Explaining herself to bosses is "frustrating" because if the bathroom was accessible she'd never have a problem arriving as expected.
"I don't need to be fixed or altered; housing and society does,” said Emma, who first featured in the Lancaster Guardian alongside her twin sister Katie in 2012 when an appeal was launched to help fund life-changing surgery to enable them to walk.
"As a renter with a job, I don't want to be thinking 'do I have enough energy to get into bed' or move around my house safely just because I'm in a wheelchair.
“An accessible home makes me feel secure - I can focus on living my life."
If Emma’s morning routine sounds shocking, it’s far from unique. As a 22-year-old originally from Lancaster but now living in Liverpool, she’s one of 400,000 wheelchair users in England alone living in unsuitable accommodation, according to Habinteg housing association.
The UK’s lack of accessible housing has been described as a "hidden crisis" by the Equalities and Human Rights Commission (EHRC).
This is especially true for private rentals. Despite the number of disabled people increasing to 14.1m in the last year, the EHRC’s 2018 report found 93% of 8.5 million rental properties in the UK to be inaccessible.
This means that for young professionals like Emma, who want to live with friends in a city, the struggle to find somewhere affordable and accessible to rent can feel almost as impossible as saving to buy a home.
It’s a tough task, but the perfect test for Big V and Tobias, the expert home-hunting duo on BBC Three’s new show Rent Like A Boss. Together, they help Emma and other young people with their renting struggles.
"What was surprising is that Emma’s accessibility requirements weren’t catered for,” said Tobias. “Her flat had a balcony that she literally had to come out of her wheelchair to use, and a galley kitchen she couldn’t properly manoeuvre.
“It really hit home how more genuine care needs to be taken to adequately house residents of all walks and wheels of life.”
There is no UK-wide commitment to building liveable wheelchair accessible properties as standard.
Instead, it’s up to local authorities to set and enforce accessibility targets - however, just five per cent are requiring developers to construct wheelchair-suitable housing according to the ECHR.
The exception is London where, since 2004, 10 per cent of new builds have needed to be wheelchair accessible or adaptable.
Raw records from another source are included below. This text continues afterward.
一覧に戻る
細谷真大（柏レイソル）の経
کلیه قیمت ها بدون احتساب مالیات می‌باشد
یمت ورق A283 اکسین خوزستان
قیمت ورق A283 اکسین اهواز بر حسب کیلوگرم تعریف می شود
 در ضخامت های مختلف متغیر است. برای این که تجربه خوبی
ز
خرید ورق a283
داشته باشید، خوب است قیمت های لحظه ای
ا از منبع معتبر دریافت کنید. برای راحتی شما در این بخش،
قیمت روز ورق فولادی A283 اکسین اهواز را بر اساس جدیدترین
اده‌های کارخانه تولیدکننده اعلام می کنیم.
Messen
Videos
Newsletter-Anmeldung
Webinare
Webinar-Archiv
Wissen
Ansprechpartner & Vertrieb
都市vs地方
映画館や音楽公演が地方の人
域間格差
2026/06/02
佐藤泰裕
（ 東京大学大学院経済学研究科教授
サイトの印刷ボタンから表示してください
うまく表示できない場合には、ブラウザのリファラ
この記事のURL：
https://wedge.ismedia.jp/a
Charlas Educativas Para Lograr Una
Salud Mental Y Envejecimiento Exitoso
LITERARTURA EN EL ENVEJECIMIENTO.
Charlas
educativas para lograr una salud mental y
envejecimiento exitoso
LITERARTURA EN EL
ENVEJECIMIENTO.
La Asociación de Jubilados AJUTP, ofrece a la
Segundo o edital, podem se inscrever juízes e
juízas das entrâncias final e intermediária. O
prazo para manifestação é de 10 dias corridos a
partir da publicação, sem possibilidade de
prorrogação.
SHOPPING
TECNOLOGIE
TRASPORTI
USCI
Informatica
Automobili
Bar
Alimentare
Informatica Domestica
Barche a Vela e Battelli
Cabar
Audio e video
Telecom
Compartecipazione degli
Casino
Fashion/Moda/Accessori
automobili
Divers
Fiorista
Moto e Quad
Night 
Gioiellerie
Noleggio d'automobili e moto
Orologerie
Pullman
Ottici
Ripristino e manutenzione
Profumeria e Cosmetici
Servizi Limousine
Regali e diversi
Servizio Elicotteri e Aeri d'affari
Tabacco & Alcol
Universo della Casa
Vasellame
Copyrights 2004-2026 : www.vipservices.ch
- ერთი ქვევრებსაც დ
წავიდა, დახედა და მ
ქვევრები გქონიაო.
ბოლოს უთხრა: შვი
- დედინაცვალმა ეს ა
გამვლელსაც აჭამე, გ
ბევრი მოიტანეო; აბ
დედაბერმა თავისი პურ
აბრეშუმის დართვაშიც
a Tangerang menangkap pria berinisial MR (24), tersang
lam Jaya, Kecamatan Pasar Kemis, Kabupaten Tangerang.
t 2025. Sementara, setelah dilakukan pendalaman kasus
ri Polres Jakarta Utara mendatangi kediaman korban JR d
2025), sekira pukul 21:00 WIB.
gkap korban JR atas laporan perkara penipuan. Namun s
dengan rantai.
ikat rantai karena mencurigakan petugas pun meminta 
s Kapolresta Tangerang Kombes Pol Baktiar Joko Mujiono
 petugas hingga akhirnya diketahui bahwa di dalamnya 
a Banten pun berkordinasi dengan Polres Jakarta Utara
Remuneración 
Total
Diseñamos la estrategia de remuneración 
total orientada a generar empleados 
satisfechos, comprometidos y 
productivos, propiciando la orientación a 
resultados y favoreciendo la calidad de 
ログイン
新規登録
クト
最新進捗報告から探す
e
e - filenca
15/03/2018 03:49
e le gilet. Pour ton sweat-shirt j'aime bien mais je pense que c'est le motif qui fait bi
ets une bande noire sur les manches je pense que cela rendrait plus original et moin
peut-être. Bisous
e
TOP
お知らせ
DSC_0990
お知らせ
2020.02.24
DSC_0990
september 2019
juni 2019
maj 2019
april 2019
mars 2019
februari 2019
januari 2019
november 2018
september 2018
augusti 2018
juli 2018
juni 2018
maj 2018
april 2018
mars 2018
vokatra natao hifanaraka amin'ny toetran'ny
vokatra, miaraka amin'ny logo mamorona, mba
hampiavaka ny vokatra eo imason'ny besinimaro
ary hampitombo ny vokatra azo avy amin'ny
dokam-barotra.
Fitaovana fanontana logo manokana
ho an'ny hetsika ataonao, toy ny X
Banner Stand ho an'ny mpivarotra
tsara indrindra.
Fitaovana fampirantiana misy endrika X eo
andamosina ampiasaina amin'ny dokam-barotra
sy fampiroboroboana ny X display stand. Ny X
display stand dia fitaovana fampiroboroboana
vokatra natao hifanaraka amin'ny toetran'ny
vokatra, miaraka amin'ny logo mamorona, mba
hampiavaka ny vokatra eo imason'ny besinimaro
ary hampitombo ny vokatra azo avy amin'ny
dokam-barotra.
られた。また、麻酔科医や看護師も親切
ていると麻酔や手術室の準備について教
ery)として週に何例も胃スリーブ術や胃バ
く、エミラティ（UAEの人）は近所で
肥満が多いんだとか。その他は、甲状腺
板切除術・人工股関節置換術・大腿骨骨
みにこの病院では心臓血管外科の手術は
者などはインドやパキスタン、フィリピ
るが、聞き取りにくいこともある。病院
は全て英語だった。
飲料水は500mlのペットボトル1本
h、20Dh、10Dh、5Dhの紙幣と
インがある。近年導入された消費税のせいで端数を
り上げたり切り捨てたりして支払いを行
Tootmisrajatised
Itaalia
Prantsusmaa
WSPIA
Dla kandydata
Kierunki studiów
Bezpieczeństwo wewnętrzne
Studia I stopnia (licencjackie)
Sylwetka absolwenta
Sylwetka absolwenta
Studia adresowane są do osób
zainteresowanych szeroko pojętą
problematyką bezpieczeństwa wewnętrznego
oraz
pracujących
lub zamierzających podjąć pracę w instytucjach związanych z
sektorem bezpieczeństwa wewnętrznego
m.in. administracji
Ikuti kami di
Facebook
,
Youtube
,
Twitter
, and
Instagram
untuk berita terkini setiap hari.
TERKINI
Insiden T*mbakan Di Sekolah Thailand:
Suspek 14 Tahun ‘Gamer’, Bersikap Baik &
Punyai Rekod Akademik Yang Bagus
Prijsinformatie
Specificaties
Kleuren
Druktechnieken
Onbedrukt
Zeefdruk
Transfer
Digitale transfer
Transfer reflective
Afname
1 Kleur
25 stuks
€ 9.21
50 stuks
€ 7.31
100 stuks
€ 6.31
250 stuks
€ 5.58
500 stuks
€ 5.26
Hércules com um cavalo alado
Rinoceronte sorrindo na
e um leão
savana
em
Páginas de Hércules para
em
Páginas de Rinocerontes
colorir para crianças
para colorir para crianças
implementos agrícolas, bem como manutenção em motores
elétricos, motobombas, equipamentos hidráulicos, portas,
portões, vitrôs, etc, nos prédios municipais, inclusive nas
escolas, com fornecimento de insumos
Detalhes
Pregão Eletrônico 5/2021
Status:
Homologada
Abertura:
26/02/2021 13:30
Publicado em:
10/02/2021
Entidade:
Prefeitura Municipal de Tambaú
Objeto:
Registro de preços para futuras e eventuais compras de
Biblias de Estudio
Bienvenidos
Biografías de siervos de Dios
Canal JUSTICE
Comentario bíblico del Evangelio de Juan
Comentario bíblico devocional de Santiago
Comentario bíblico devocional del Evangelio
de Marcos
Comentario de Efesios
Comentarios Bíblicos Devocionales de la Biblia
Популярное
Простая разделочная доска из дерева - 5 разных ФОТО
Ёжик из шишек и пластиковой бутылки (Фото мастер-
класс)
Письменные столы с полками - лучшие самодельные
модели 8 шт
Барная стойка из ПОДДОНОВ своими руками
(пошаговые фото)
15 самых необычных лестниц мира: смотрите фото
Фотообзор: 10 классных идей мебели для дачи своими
Disability housing groups are calling for this to become the national standard.
But the lack of UK strategy means many wheelchair users have to make-do and muddle through a sea of confusion - from estate agents to landlords.
Habinteg are set to launch an online accessible property directory to help simplify the process.
“We have heard frequently how frustrating online research can be because there just isn’t sufficient information about accessibility on house hunting databases to help disabled people narrow down their search” said Nic Bungay, Habinteg’s director of public affairs.
“That’s why Habinteg is developing a pilot accessible housing database by working with disabled people, housing associations and Homefinder UK to improve online information on accessible homes”.
For Emma, this would be a huge help as she turned to Rent Like A Boss after struggling with the lack of clear advice.
“I searched on Google but it’s so unclear”, she said. “Type in ‘accessible renting’ and everything but nothing comes up”.
Rent Like A Boss is available on BBC iPlayer now.